Making their first-ever Carnegie Hall appearances are Brazil’s São Paulo Symphony Orchestra, led by Marin Alsop, and the Lviv National Philharmonic Orchestra of Ukraine, guided by Theodore Kuchar. Kirill Petrenko will have his podium debut in his present role as chief conductor of the Berlin Philharmonic. Perennial mainstays returning to the venue next season include the Boston Symphony Orchestra led by Andris Nelsons; the Vienna Philharmonic directed by Christian Thielemann; and the Cleveland Orchestra conducted by Franz Welser-Möst.

Elsewhere, among a plethora of favorite returning ensembles – from the English Concert to Ensemble Intercontemporain – as well as vocal and instrumental soloists, some guests will seize the opportunity to stretch conventional boundaries. In April 2023, for example, cellist Alisa Weilerstein will present the New York premiere of “Fragments,” a juxtaposition of Bach’s Cello Suite No. 1 with newly commissioned works by a variety of compositions, presented in a multimedia context.

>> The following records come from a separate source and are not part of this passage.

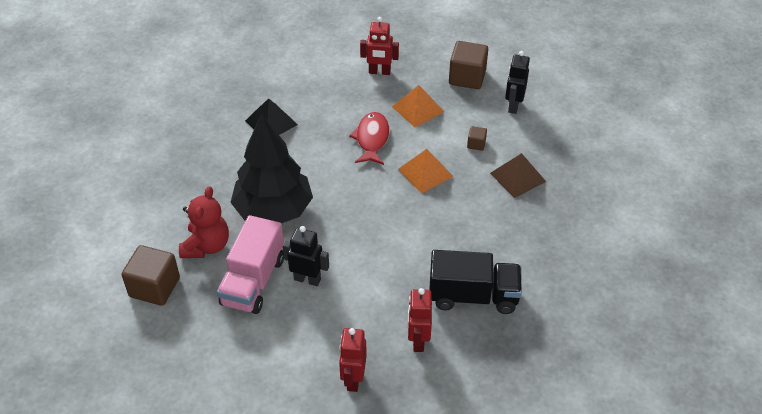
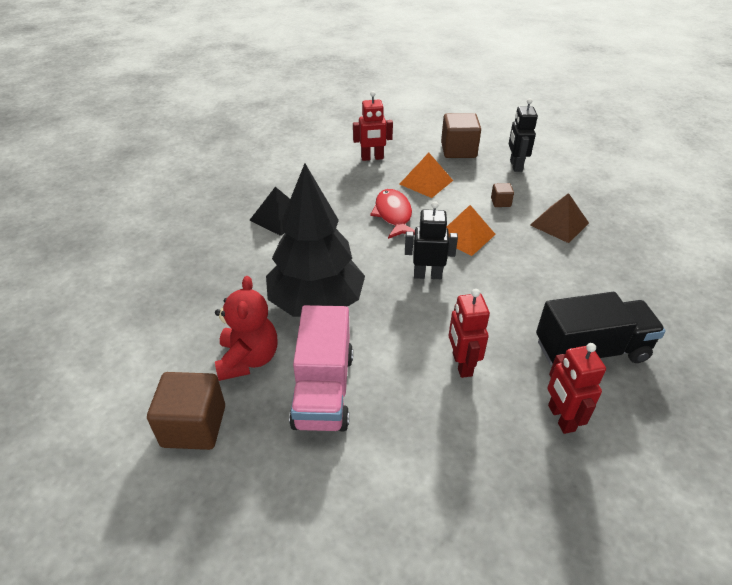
camera: 15 degrees left, 5 degrees down
(307, 279) = (390, 373): black robot -> black robot (427, 275)
(353, 379) = (509, 491): red robot -> red robot (461, 364)

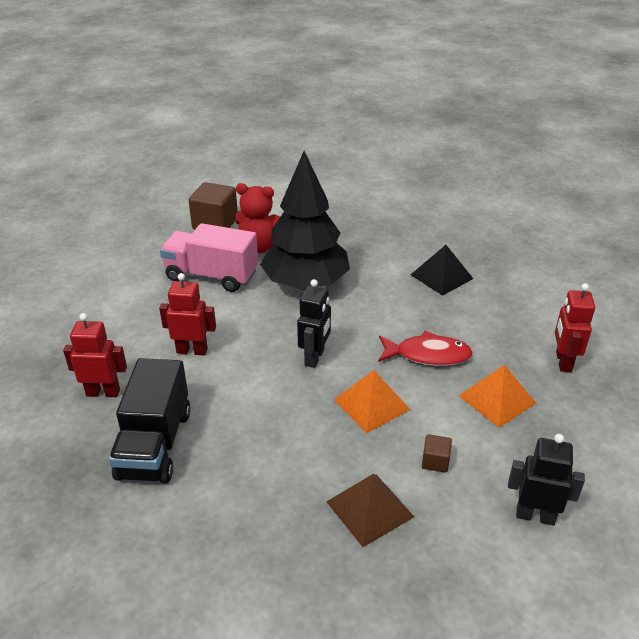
camera: 105 degrees right, 5 degrees down
(458, 150) = (586, 458): brown cube -> none

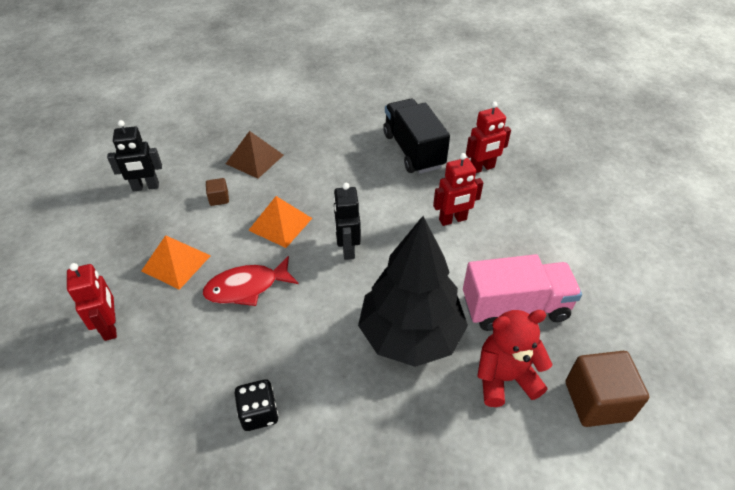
camera: 155 degrees right, 10 degrees up
(441, 276) = (259, 413): black pyramid -> black dice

Then in May, a constellation of prominent artists – including Gidon Kremer, Maxim Vengerov, Steven Isserlis, Evgeny Kissin, Lera Auerbach and the Emerson String Quartet – convenes to mark the centenary of Soviet-era nuclear physicist and dissident Andrei Sakharov.

One more detail reinforcing a sense of rebirth and renewed possibility in the next season is the reconfiguration of Zankel Hall into an in-the-round setting for a series of concerts in January. The hall famously was designed and constructed to be used in a variety of configurations, yet only rarely has that capacity been explored. Artists participating in that series include Rhiannon Giddens, Claire Chase, Kronos Quartet, yMusic and Third Coast Percussion, the last in conjunction with movement artists Jon Boogz & Lil Buck.

One might sense, here as elsewhere, that concerns about the pandemic have been laid to rest. Not the case, said Gillinson.

“As we were planning the season, we were doing so in a world where we have no idea of what the challenges of COVID will be in a day, month, or year,” he said. “While we are very grateful that the landscape continues to improve, we continue to have to calculate risk of what we will be able to present in the months ahead. With the 2022-2023 season, we have slightly fewer concerts, but have nonetheless returned with a full programming slate in this new year.”

Details of the forthcoming 2022-23 Carnegie Hall season are available at carnegiehall.org.